Rusya'ya tatbikatlar ve nükleer politikalarla ilgili karşılıklı brifingler, askeri faaliyetlerde şeffaflığı artırma, riskleri düşürme yollarını, özellikle nükleer varlıklar ve füzeler dahil silahların kontrolü konusunda ciddi bir diyalog önerdiklerini hatırlatan Stoltenberg, "Ancak NATO, ana ilkelerden taviz vermeyecektir. Bu da her ülkenin kendi yolunu seçme, NATO'nun müttefikleri koruma ve savunma kabiliyetidir." diye konuştu.

NATO GÜNEYDOĞUDA EK BİRLİKLERİ DEĞERLENDİRECEK

Stoltenberg ayrıca NATO savunma bakanlarının gelecek hafta Brüksel'de yapacakları toplantıda ittifakın güneydoğu kanadında ilave muharip birlikler konuşlandırılması ihtimalini değerlendireceklerini söyledi.

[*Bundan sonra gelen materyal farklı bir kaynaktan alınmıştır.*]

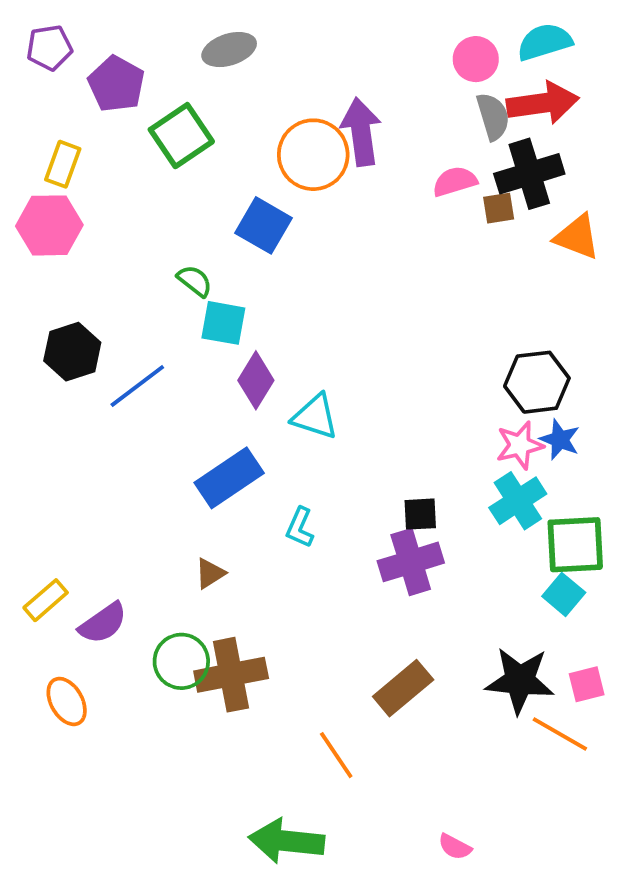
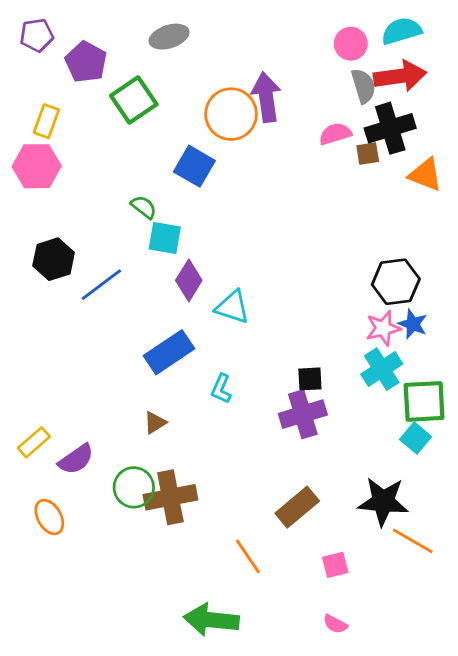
pink square: (587, 684) -> (335, 565), moved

Stoltenberg, "Rusya'nın artan saldırganlığı NATO'nun daha az değil, daha fazla mevcudiyetine sebep olacaktır." ifadesini kullandı.

"RUSYA'NIN İKİ SEÇENEĞİ VAR"

Rusya'nın saldırgan tavır sergilemesi halinde ağır bedel ödeyeceğini yineleyen Stoltenberg, "Rusya'nın iki seçeneği var. Ya diplomatik çözümü seçecekler, ki biz oturup konuşmaya hazırız ya da çatışmayı seçmeleri halinde ağır bir bedel ödeyecekler." dedi.

Stoltenberg, Rusya'ya ekonomik yaptırımlar uygulanacağını, Avrupa'nın doğusunda NATO mevcudiyetinin artırılacağını vurguladı.

JOHNSON'A GÖRE "ÇOK TEHLİKELİ" BİR DURUMDAN GEÇİLİYOR

İngiltere Başbakanı Boris Johnson da ülkesinin Avrupa güvenliğine olan bağlılığının koşulsuz ve değişmez olduğunu vurguladı.

İngiltere'nin Avrupa'daki en büyük savunma bütçesine ve NATO'nun en büyük ikinci bütçesine sahip olduğunu anımsatan Johnson, "Bugün Genel Sekreter ile NATO'yu kuzeyden güneye savunmak için birlikler, uçaklar ve gemiler göndererek ortak güvenliğimizi daha da güçlendirmek için bir destek paketi üzerinde anlaştım." diye konuştu.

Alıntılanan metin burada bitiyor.